Suku cadang mudah diperoleh untuk mempermudah
pemeliharaan
Jenis-jenis APD dan Penggunaannya
Kepala
- Alat pelindung kepala (Safety Helmet) melindungi kepala
dari benda keras, pukulan dan benturan, terjatuh dan
terkena arus listrik. Kemudian melindungi kepala dari
kebakaran, korosif, uap-uap, panas atau dingin.
- Pengujian mekanik dengan menjatuhkan benda seberat 3
kg dari ketinggian 1m, pelindung kepala tidak boleh pecah
atau benda tak boleh menyentuh kepala. Jarak antara
lapisan luar dan lapisan dalam dibagian puncak ; 4-5 cm.
- Tidak menyerap air dengan direndam dalam air selama 24
jam.
Mata
- Mudah dikenakan cocok untuk kasus berisiko kecil dan
menengah. Lemparan benda – benda kecil, pengaruh
cahaya dan pengaruh radiasi tertentu.
- Bahan pembuat alat pelindung mata dari plastic.
- Syarat optis tertentu adalah lensa tidak boleh mempunyai
efek distorsi atau efek prisma lebih dari 1/16 prisma dioptri,
artinya perbedaan refraksi harus lebih kecil dari 1/16 dioptri.
Telinga
- Sumbat telinga (ear plug) dapat mengurangi intensitas
suara 10 s/d 15 dB dan tutup telinga ( ear muff ) dapat
mengurangi intensitas suara 20 s/d 30 dB.
- Sumbat telinga yang baik adalah menahan frekuensi
tertentu saja,
Pernafasan
Memberikan perlindungan terhadap sumber-sumber bahaya seperti
kekurangan oksigen dan pencemaran oleh partikel debu, kabut,
asap dan uap logam kemudian pencemaran oleh gas atau uap.
Kaki
- Sepatu dengan logam atau baja, sepatu boot, dan jenis
lainnya untuk kebakaran dan bahaya peledakan.
- Sepatu buruh atau tipe sepatu jalan, digunakan untuk
melindungi dari percikan, lelehan metal atau logam yang
berasal dari pengelasan atau bunga api.
- Sepatu penguat bagian dalamnya memiliki sol metal yang
fleksibel
- Untuk kondisi basah sepatu kulit dengan paduan kayu
cendana
- Sepatu keselamatan dengan pelindung metatarsal, selalu
digunakan dalam opersi material berat. Juga untuk menjaga
kemungkinan bila ada denda jatuh dan menimpa jari kaki
bagian atas. Pelindung metal ini sangat cukup melindungi
kaki sampai pergelanagan kaki.
- Sepatu boot keselamatan yaitu sepatu yang dilengkapi
dengan nonferrous yang akan mereduksi kemungkinan
adanya gesekan dari pecahan ketika dilokasi dengan
bahaya ledakan api.
Tangan
Sarung tangan merupakan alat pelindung diri yang banyak
digunakan, fungsinya untuk melindungi tangan dari luka lecet,
luka teriris, luka terkena bahan kimia dan terhadap temperature
ekstrim.
- Kelvar-trated gloves untuk perlindungan dari kebakaran
- Metal-mesh gloves untuk perlindungan dari benda tajam
dan pukulan
- Rubber gloves untuk perlindungan dari listrik
- Rubber neoprene or viniyl gloves untuk perlindungan dari
korosi kimia
- Leather gloves untuk tahan terhadan suhu yang sedang,api
serta benda tajam
- Catton or fabric gloves digunakan untuk tempat kotor
- Chrome-tanned cowhide leathe untuk pengecoran baja
- Coated fabric gloves untuk melindungi dari bahan
kimia,biasanya digunakan di tempat pengalengan ikan.

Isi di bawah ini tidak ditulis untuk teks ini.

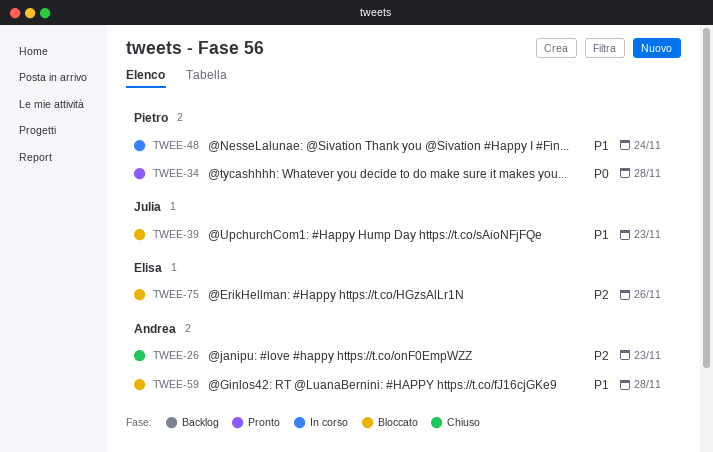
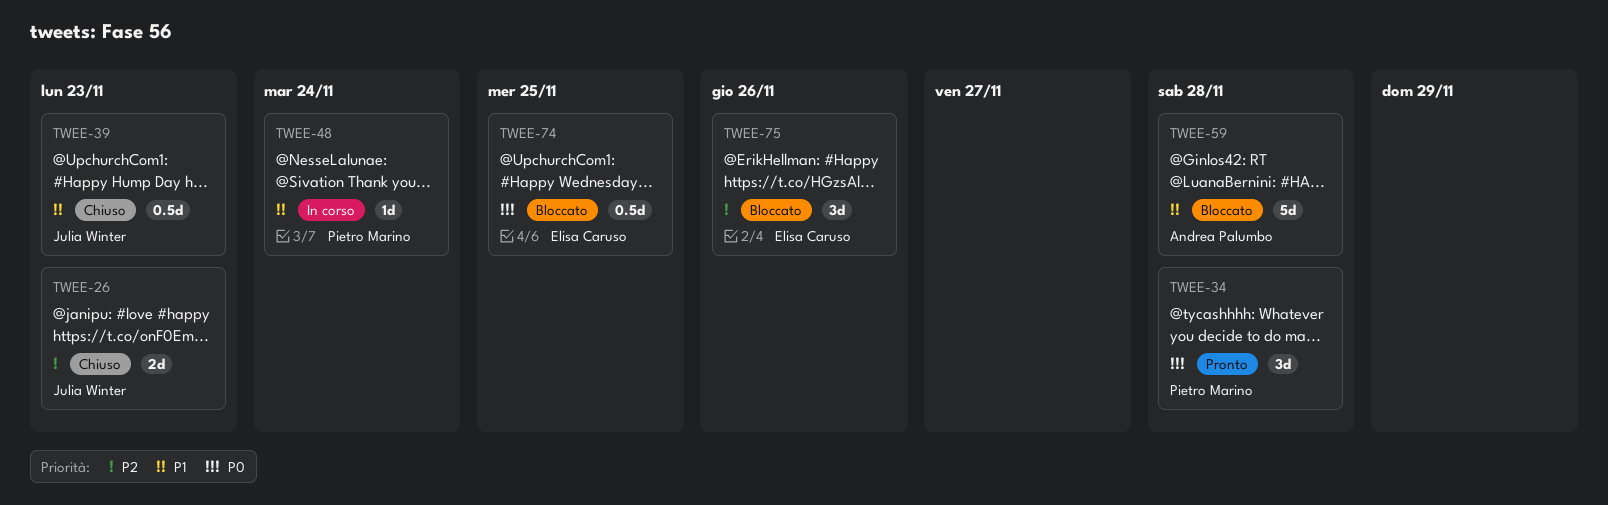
TWEE-26, owner: Andrea Palumbo -> Julia Winter
TWEE-39, status: Bloccato -> Chiuso
TWEE-74: none -> present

- Heated industrial gloves di gunakan untuk perlindungan
suhu rendah
- Hand leathers untuk bantalan tangan
Pakaian Pelindung
- Flame resistant catton atau duck
Untuk bahaya panas atau percikan api yang sedang.
- Special flame- resistant and heat resistant synthetic fabrics
Untuk memadamkan api atau untuk pekerjaan-pekerjaan
disekeliling api yang terbuka.
- Rubber, neoprene, vinyl or other protective material
Untuk pekerjaan-pekerjaan yang basah atau
menanggulangi asam, korosi dan zat-zat kimia.
Sabuk pengaman
Dapat dipakai dengan maksimal berat tubuh 80 kg.